═════ INFORMATION SUPPLIED
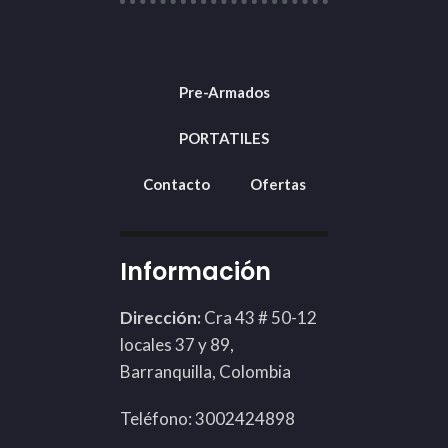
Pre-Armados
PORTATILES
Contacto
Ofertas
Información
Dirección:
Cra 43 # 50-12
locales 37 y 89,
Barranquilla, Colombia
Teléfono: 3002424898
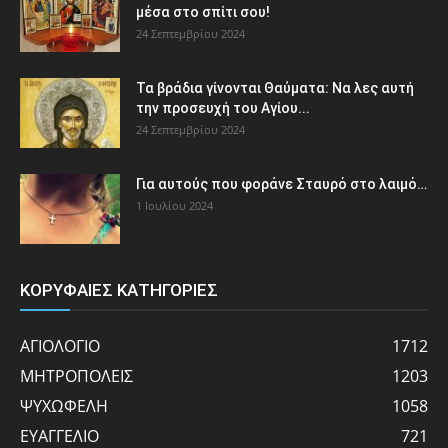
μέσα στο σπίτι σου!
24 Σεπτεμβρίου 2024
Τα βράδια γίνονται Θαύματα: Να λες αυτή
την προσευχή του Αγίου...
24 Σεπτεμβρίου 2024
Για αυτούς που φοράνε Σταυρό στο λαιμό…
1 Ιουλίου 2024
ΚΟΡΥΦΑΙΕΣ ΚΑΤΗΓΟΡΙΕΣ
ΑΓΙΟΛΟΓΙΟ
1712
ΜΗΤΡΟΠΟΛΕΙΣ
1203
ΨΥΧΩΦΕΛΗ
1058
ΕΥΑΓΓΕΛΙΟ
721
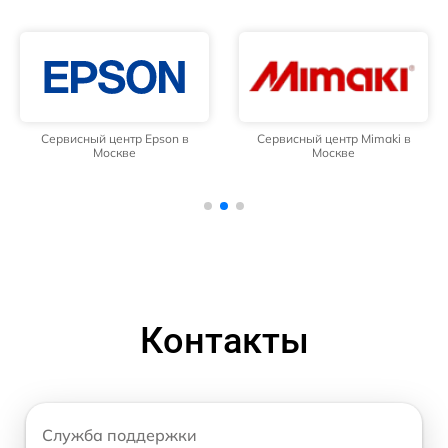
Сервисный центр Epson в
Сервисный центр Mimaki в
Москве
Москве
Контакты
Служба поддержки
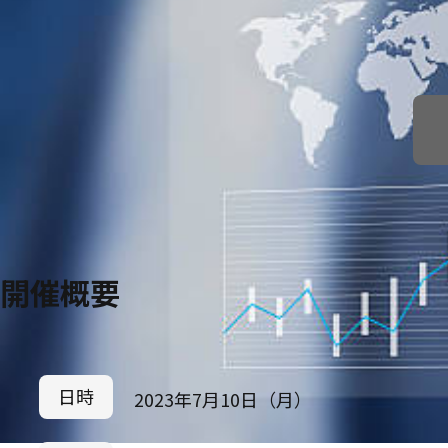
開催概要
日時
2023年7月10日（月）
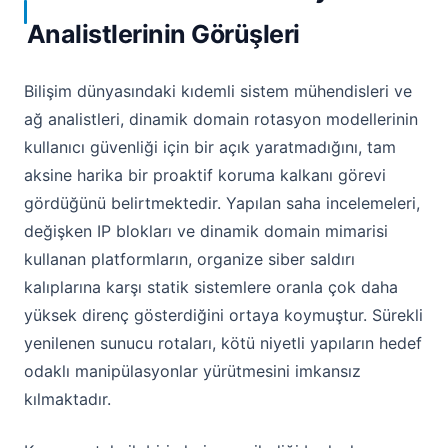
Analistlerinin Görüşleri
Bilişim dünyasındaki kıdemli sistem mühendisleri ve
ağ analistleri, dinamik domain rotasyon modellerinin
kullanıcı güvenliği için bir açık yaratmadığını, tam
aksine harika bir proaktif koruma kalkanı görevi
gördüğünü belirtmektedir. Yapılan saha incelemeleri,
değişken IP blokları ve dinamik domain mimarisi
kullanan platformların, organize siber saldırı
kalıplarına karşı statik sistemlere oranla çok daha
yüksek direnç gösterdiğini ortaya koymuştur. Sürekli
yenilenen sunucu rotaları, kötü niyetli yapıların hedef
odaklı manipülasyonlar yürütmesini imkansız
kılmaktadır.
══════════
═════ INFORMATION SUPPLIED
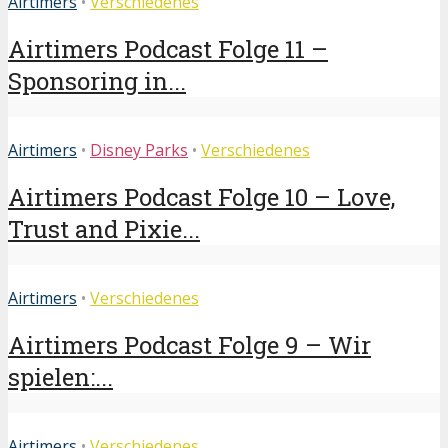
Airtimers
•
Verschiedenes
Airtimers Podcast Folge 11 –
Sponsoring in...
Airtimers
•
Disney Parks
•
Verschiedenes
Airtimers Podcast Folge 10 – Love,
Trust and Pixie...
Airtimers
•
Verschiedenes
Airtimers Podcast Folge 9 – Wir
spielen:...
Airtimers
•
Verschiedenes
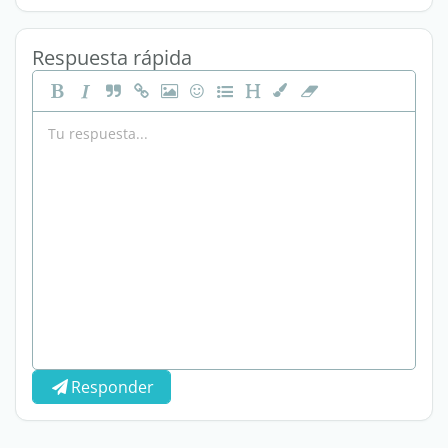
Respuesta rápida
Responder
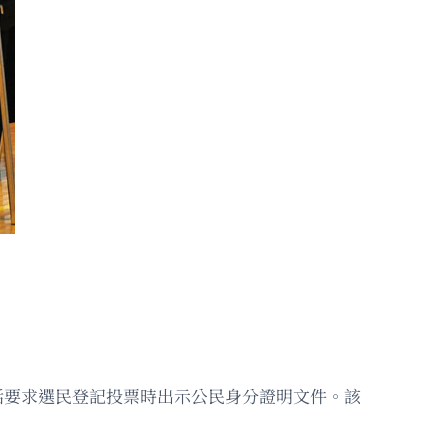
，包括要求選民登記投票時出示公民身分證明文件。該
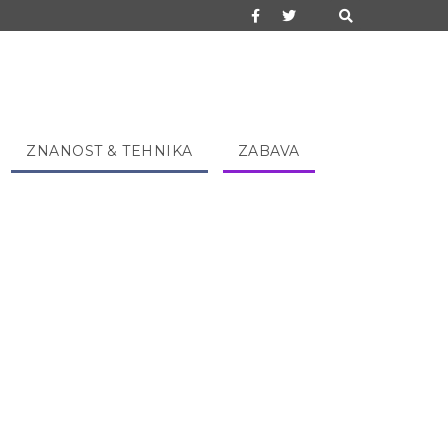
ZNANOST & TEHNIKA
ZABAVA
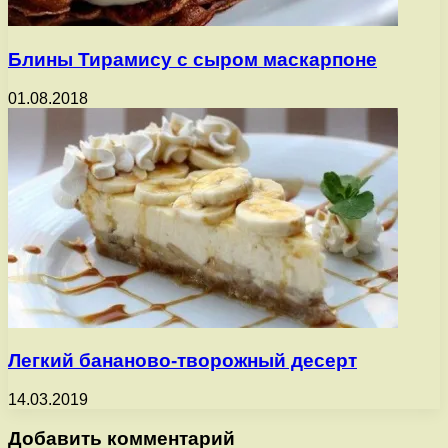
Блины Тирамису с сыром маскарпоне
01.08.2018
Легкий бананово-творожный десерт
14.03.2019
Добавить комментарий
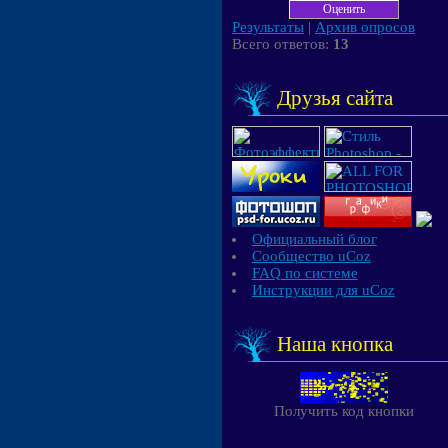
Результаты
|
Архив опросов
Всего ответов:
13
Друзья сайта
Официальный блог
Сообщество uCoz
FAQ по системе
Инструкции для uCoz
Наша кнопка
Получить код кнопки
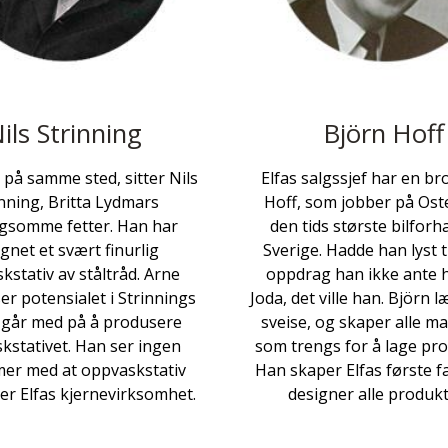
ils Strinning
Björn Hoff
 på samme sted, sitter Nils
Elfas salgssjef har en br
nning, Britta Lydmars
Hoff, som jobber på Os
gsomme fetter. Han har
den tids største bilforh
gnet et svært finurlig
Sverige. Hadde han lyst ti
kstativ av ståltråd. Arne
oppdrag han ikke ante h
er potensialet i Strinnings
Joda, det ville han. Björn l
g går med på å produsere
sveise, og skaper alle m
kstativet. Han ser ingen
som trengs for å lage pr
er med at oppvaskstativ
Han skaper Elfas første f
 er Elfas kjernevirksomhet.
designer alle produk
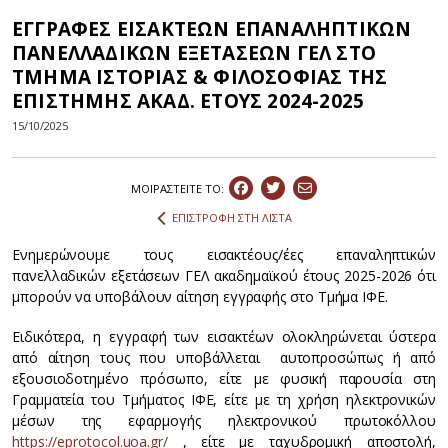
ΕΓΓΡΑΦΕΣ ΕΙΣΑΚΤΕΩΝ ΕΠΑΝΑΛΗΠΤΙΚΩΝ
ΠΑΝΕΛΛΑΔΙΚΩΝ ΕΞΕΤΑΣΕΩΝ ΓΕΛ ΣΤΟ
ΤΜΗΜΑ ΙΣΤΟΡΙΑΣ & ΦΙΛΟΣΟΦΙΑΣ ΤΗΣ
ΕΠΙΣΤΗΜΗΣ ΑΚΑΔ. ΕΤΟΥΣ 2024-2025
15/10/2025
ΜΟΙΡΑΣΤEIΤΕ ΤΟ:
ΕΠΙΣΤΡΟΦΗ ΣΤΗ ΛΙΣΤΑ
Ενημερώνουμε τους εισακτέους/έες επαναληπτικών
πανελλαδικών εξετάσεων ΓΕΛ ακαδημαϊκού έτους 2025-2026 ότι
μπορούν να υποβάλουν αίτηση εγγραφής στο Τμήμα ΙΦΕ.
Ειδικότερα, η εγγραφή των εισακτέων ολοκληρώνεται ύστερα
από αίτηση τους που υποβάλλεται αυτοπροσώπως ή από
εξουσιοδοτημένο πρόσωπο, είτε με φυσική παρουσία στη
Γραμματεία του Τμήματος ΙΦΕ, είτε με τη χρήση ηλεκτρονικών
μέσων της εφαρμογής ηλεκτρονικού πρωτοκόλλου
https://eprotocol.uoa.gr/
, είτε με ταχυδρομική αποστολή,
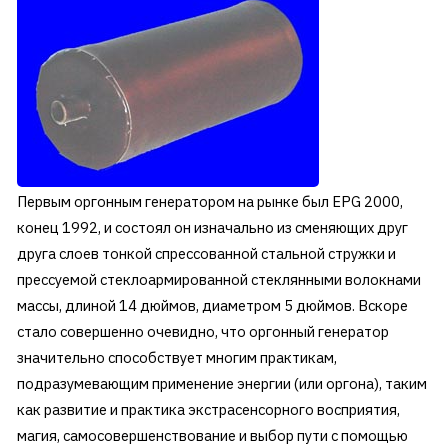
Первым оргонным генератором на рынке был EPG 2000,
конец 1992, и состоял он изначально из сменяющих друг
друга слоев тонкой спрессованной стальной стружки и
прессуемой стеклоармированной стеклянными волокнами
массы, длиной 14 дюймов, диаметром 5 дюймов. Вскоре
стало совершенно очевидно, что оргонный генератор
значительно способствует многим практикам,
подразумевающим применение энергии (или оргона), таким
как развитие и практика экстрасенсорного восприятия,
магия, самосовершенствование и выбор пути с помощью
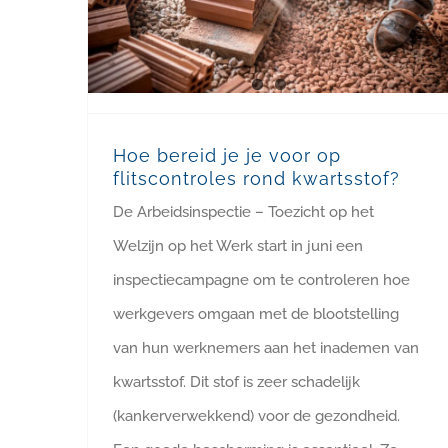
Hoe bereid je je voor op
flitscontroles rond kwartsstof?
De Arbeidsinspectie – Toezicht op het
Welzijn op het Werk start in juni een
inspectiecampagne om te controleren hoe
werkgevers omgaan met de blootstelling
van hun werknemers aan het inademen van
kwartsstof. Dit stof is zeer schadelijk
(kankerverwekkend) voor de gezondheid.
══════════
═════ INFORMATION SUPPLIED
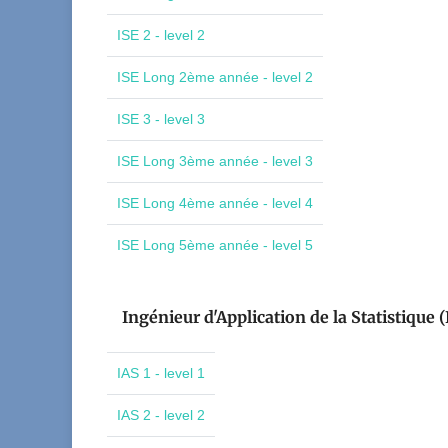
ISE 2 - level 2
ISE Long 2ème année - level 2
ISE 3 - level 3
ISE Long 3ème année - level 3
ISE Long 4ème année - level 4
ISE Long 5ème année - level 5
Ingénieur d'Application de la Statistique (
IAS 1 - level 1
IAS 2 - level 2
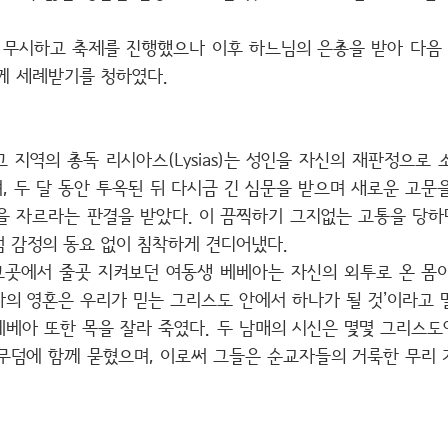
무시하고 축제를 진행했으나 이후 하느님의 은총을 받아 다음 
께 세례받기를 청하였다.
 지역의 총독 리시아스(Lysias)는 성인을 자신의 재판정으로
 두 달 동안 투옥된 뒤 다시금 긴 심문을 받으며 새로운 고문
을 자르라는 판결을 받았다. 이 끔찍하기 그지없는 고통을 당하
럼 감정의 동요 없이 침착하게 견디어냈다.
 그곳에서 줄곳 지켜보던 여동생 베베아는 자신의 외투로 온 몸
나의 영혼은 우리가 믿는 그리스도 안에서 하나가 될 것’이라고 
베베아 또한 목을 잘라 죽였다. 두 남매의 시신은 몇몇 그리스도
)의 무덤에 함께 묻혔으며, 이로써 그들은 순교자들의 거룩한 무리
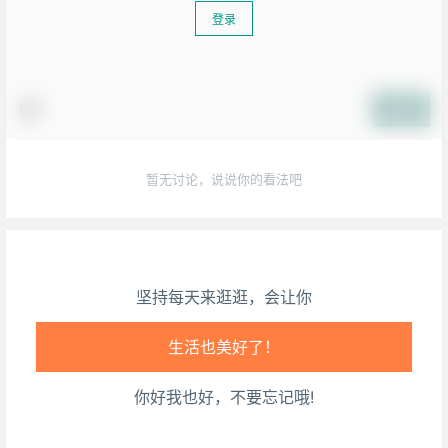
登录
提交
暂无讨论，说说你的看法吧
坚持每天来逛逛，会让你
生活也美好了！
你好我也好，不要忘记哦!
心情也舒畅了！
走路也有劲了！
══════════
Working from the material above, restate word for word the lines between the line with "ΕΓΓΡΑΦΕΣ ΕΙΣΑΚΤΕΩΝ ΕΠΑΝΑΛΗΠΤΙΚΩΝ" and the line with "είτε με ταχυδρομική", both included, and only those.

ΕΓΓΡΑΦΕΣ ΕΙΣΑΚΤΕΩΝ ΕΠΑΝΑΛΗΠΤΙΚΩΝ
ΠΑΝΕΛΛΑΔΙΚΩΝ ΕΞΕΤΑΣΕΩΝ ΓΕΛ ΣΤΟ
ΤΜΗΜΑ ΙΣΤΟΡΙΑΣ & ΦΙΛΟΣΟΦΙΑΣ ΤΗΣ
ΕΠΙΣΤΗΜΗΣ ΑΚΑΔ. ΕΤΟΥΣ 2024-2025
15/10/2025
ΜΟΙΡΑΣΤEIΤΕ ΤΟ:
ΕΠΙΣΤΡΟΦΗ ΣΤΗ ΛΙΣΤΑ
Ενημερώνουμε τους εισακτέους/έες επαναληπτικών
πανελλαδικών εξετάσεων ΓΕΛ ακαδημαϊκού έτους 2025-2026 ότι
μπορούν να υποβάλουν αίτηση εγγραφής στο Τμήμα ΙΦΕ.
Ειδικότερα, η εγγραφή των εισακτέων ολοκληρώνεται ύστερα
από αίτηση τους που υποβάλλεται αυτοπροσώπως ή από
εξουσιοδοτημένο πρόσωπο, είτε με φυσική παρουσία στη
Γραμματεία του Τμήματος ΙΦΕ, είτε με τη χρήση ηλεκτρονικών
μέσων της εφαρμογής ηλεκτρονικού πρωτοκόλλου
https://eprotocol.uoa.gr/
, είτε με ταχυδρομική αποστολή,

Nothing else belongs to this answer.